→ Document segment:

Webring².

Introduction

Earlier in April, I was preparing for my first conference talk. Not quite knowing what to expect, I thought there’d be plenty of networking and job opportunities and swag. I was right on only one of these counts (spoiler: it was the merch)¹.

But when I’d just been accepted, I thought I’d be hitting up recruiters left and right on the showcase floor. I printed ten paper copies of my resume, and if that wasn’t enough, I also ordered a NFC ring to flash my personal website onto. This way, when people wanted to learn more, they’d be able to tap their phone against the ring to bring up my site, and I wouldn’t have to fumble around typing my LinkedIn URL or pulling crumpled paper resumes out. I thought it’d be a memorable way to leave a first impression: look, this candidate not only knows about web and distributed systems, but is making their resume available to me in a way I’ve never seen before! I chose a slick double-sided titanium ring off nfcring.com and giddily wrote my site URL onto both chips.

→ What to do:
1) From the Webring post, reproduce the stretch from "Introduction" through "was the merch)¹." verbatim.
2) In the Webring post, from which website did the writer choose the double-sided titanium ring?

→ Information shown:
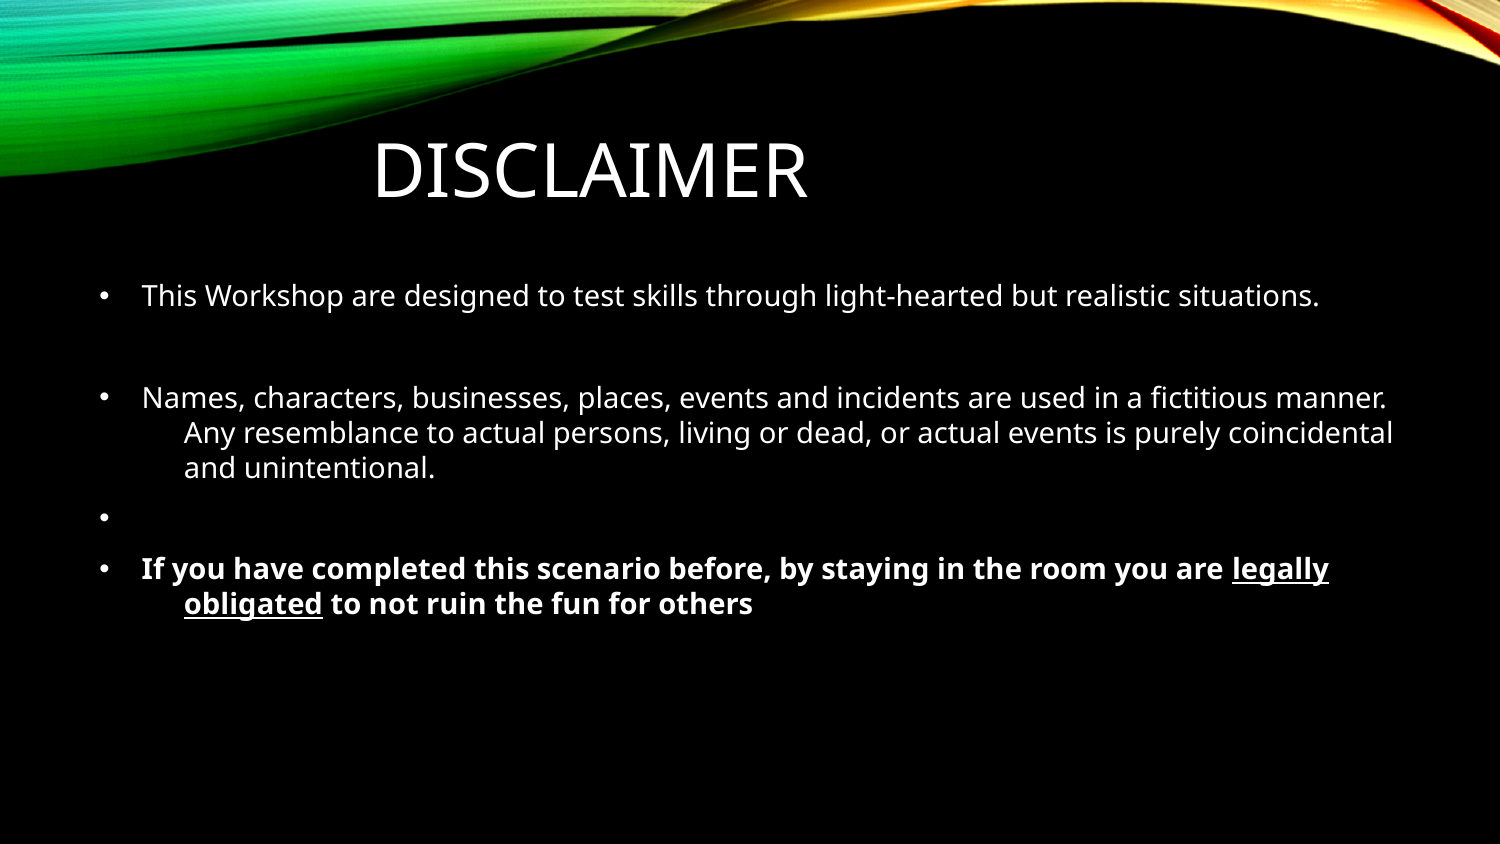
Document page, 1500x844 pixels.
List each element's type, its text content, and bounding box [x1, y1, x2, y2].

list This Workshop are designed to test skills through light-hearted but realistic situations. Names, characters, businesses, places, events and incidents are used in a fictitious manner. Any resemblance to actual persons, living or dead, or actual events is purely coincidental and unintentional. If you have completed this scenario before, by staying in the room you are legally obligated to not ruin the fun for others [84, 270, 1416, 766]
title Disclaimer [356, 94, 1416, 254]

→ Answers:
1)
Introduction

Earlier in April, I was preparing for my first conference talk. Not quite knowing what to expect, I thought there’d be plenty of networking and job opportunities and swag. I was right on only one of these counts (spoiler: it was the merch)¹.

2) nfcring.com